A pop band that was formed 35 years ago, took “a short break” for 23 years and reformed two years ago is preparing to release its debut album later this year.
Fair Exchange are building momentum towards that landmark release with a series of CD singles, the latest of which, ‘Grafton Street’, appeared in the last couple of months.
‘Grafton Street’, another slice of goodtime pop over a ska beat, was written by guitarist Johnny Casey and recorded and produced by Joe Gallagher at Gaff Studios in New Inn. It features the additional talents of Clonmel musician Peter Taylor on trumpets and Joe Gallagher on guitars.
“The album will be all original material and we’ve already recorded five songs”, says Johnny Casey. Videos for two of those tracks, ‘Just Like Jamaica’ and ‘Keep The Home Fires Burning’, have been uploaded onto YouTube, where they’ve received hundreds of hits.
The plan now is to keep writing songs and release the album towards the end of the year, with a date of October/November a likely option. In the meantime the band will perform the occasional gig locally, including an appearance at Clonmel’s Junction Festival in July.
Fair Exchange were formed in Cahir in 1979 by Charlie O’Neill, Johnny Casey, Joe Shine and Anthony Fitzpatrick and played extensively in clubs and pubs around the south east.

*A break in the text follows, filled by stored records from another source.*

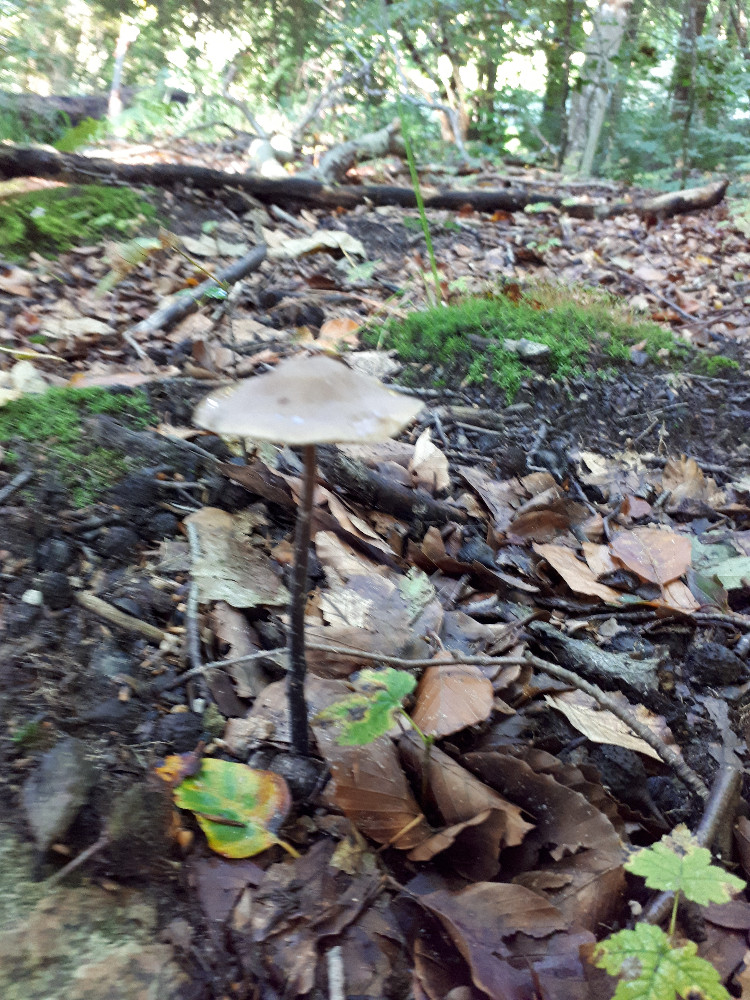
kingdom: Fungi
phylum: Basidiomycota
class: Agaricomycetes
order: Agaricales
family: Omphalotaceae
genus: Mycetinis
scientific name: Mycetinis alliaceus
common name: stor løghat
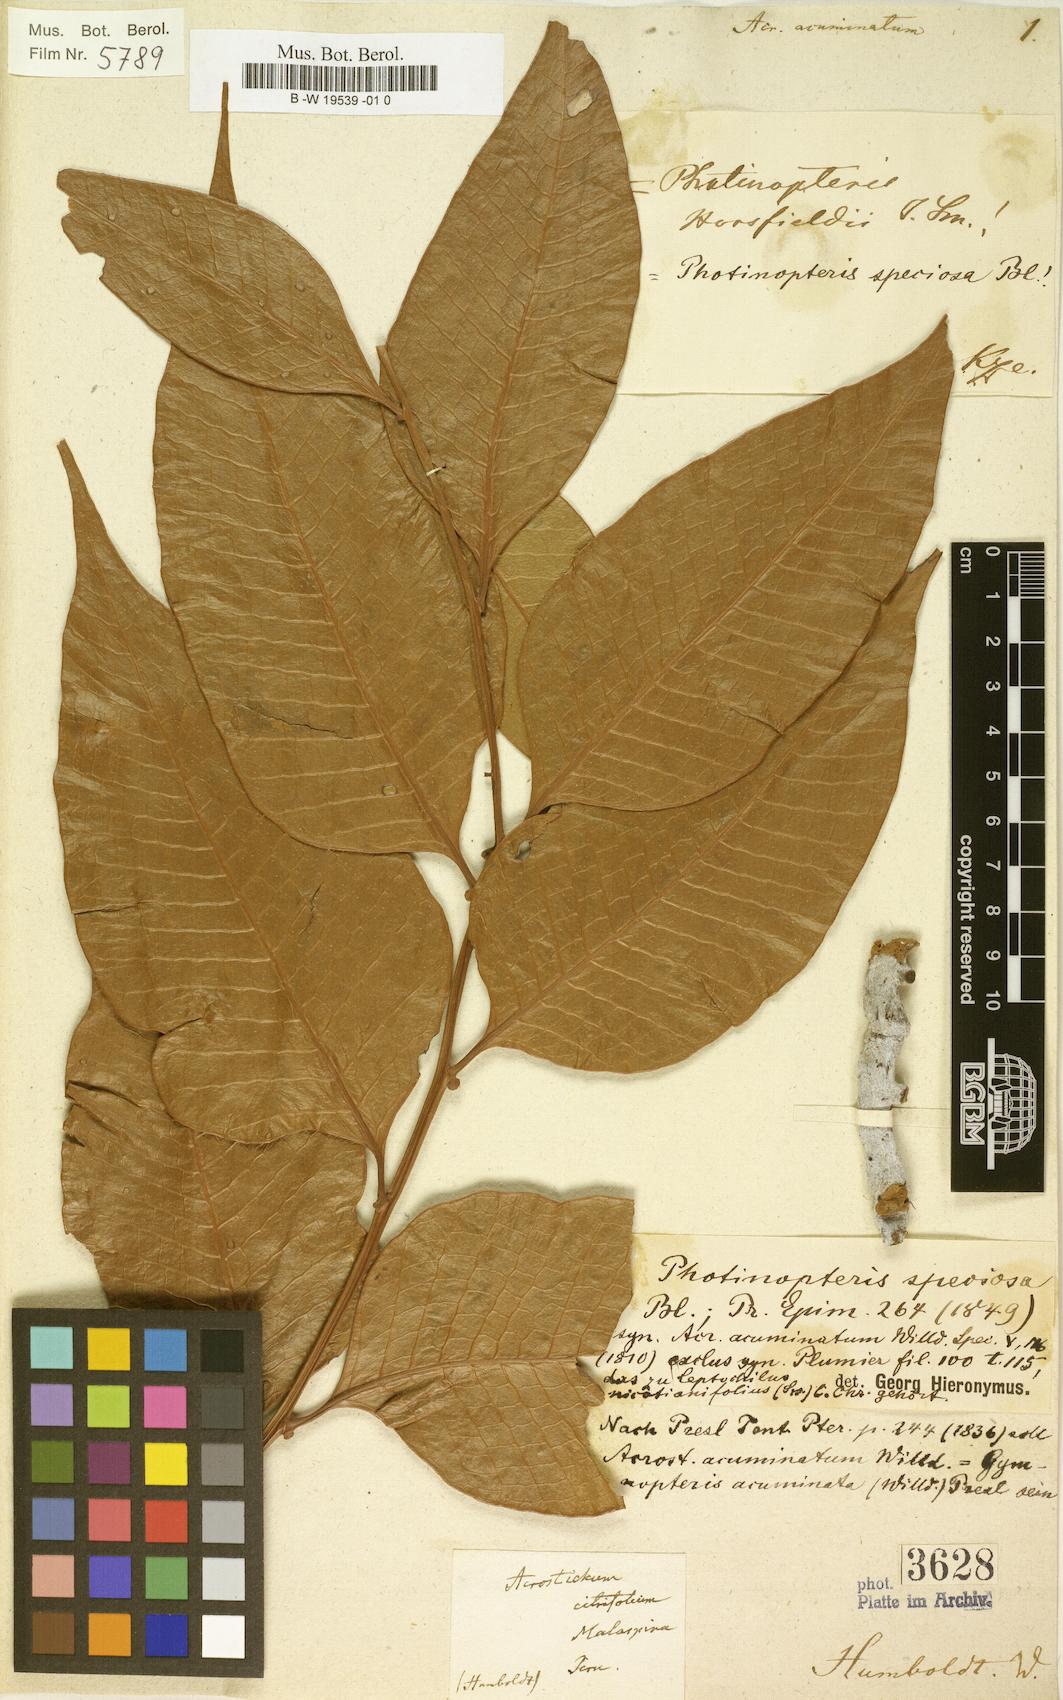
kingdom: Plantae
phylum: Tracheophyta
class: Polypodiopsida
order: Polypodiales
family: Dryopteridaceae
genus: Mickelia
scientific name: Mickelia nicotianifolia
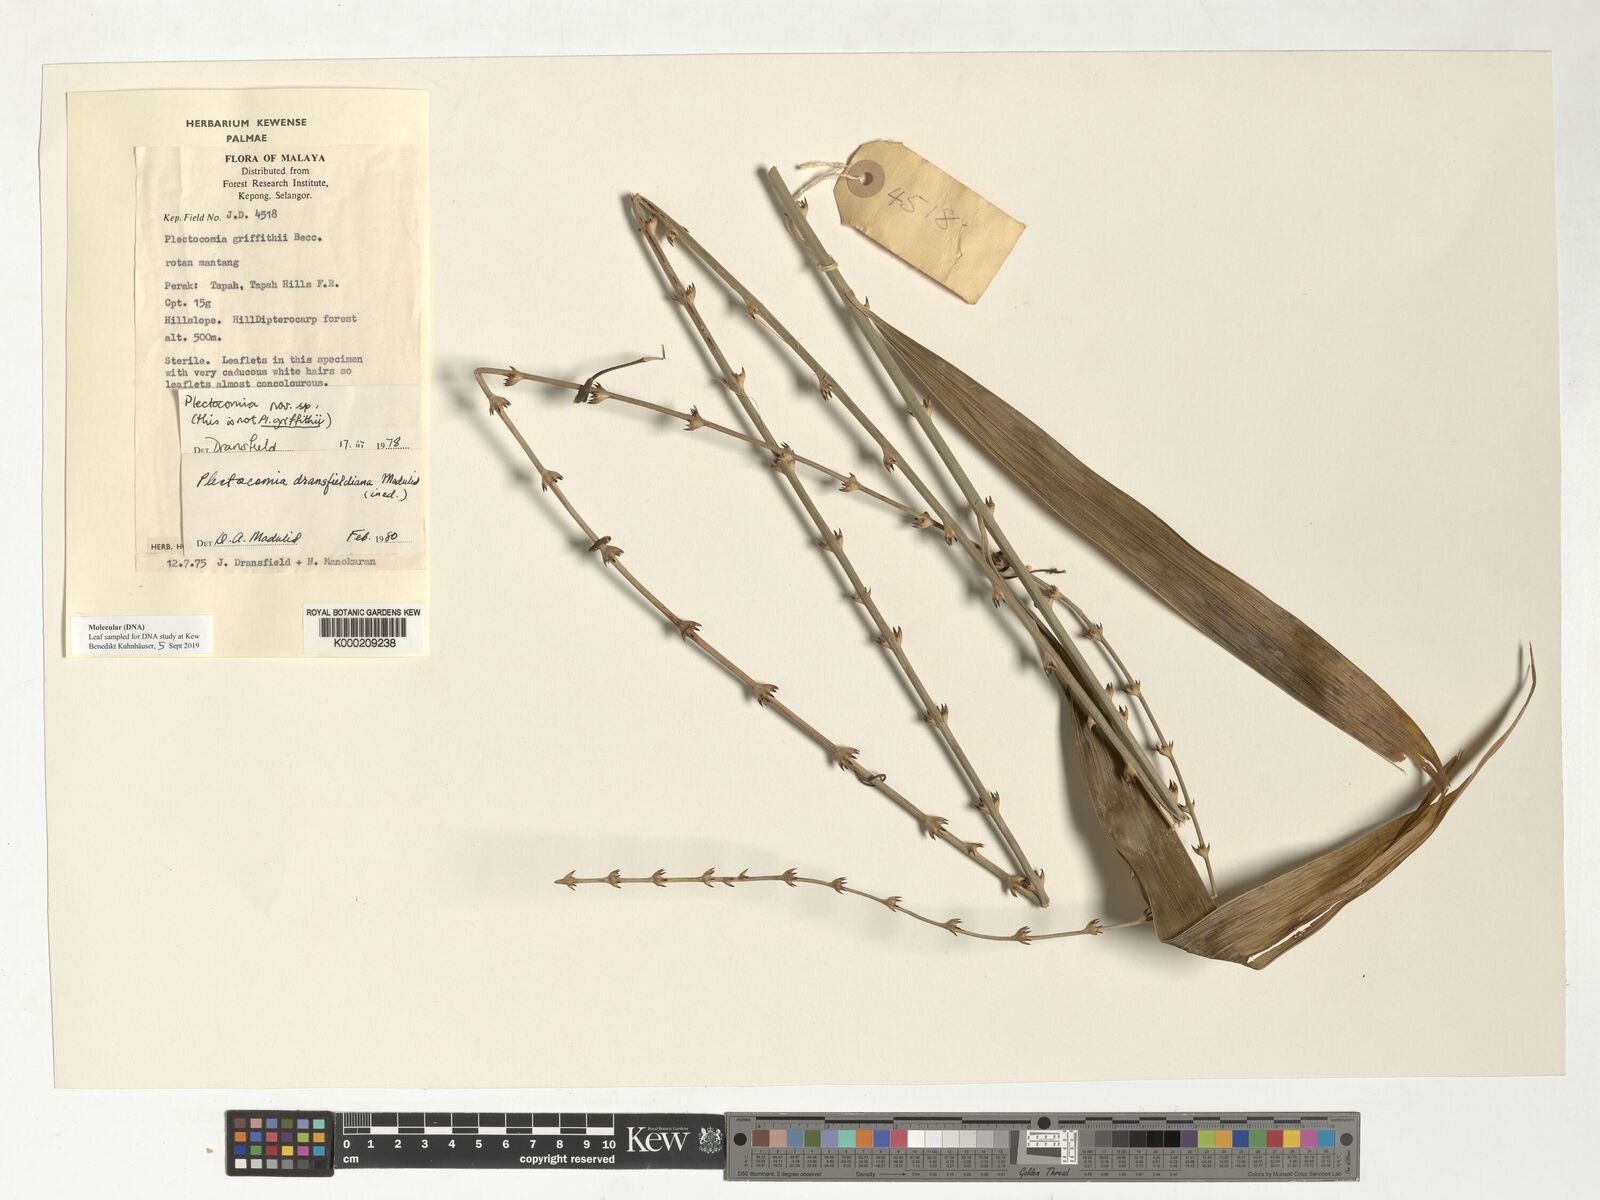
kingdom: Plantae
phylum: Tracheophyta
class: Liliopsida
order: Arecales
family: Arecaceae
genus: Plectocomia
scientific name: Plectocomia dransfieldiana
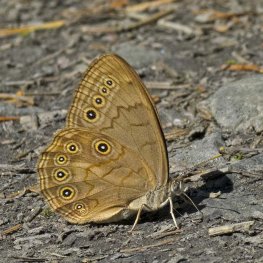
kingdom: Animalia
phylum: Arthropoda
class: Insecta
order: Lepidoptera
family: Nymphalidae
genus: Lethe
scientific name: Lethe eurydice
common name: Eyed Brown
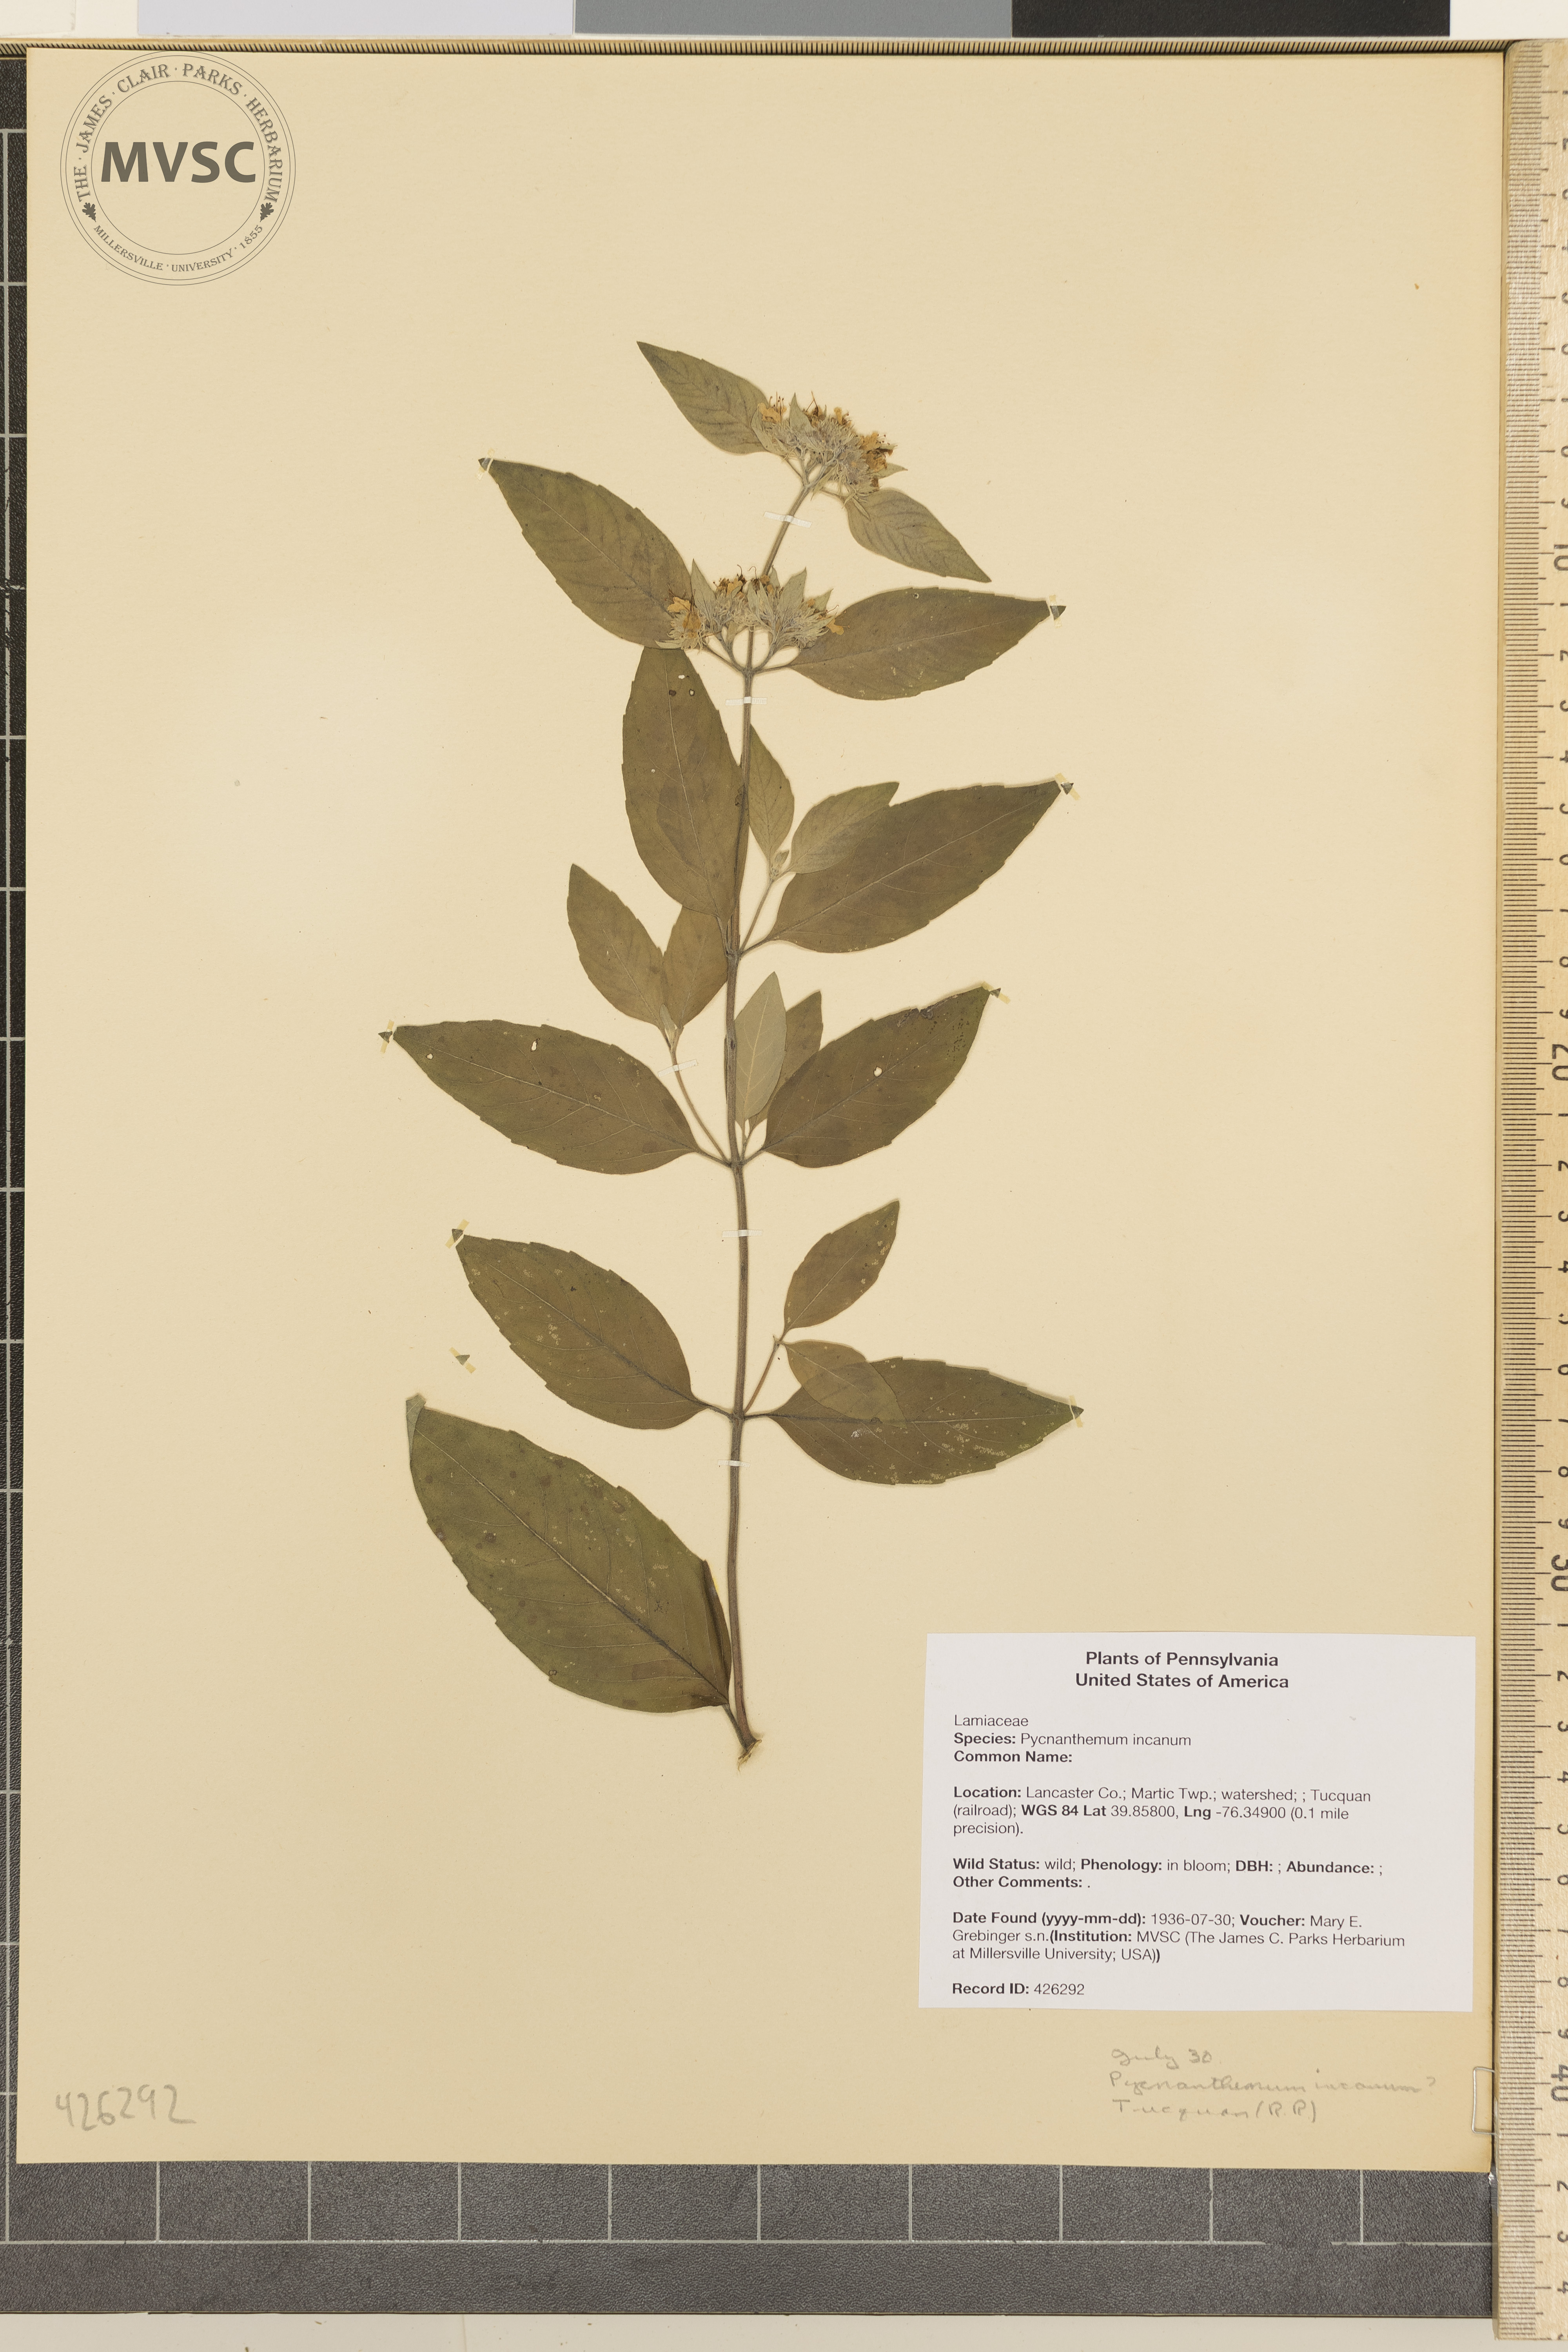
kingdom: Plantae
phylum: Tracheophyta
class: Magnoliopsida
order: Lamiales
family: Lamiaceae
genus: Pycnanthemum
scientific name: Pycnanthemum incanum
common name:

They decided to take a short break in 1983, which lasted for 23 years. They reformed in 2006 to write, record and release a double A-sided CD single to commemorate the 20th anniversary of the Chernobyl nuclear disaster. Despite receiving little or no airplay, ‘Hope/Beach Party’ spent three weeks in the IRMA Irish Top 50, peaking at number 43.
They took another break in 2008 but three years later the founding members - Casey, Shine and O’Neill - were joined by Tom Grace, and once again Fair Exchange were back in the game. Encouraged by the favourable reaction to their comeback they released the singles ‘Bob Marley On My MP3’ and ‘Beetle Camper Van’.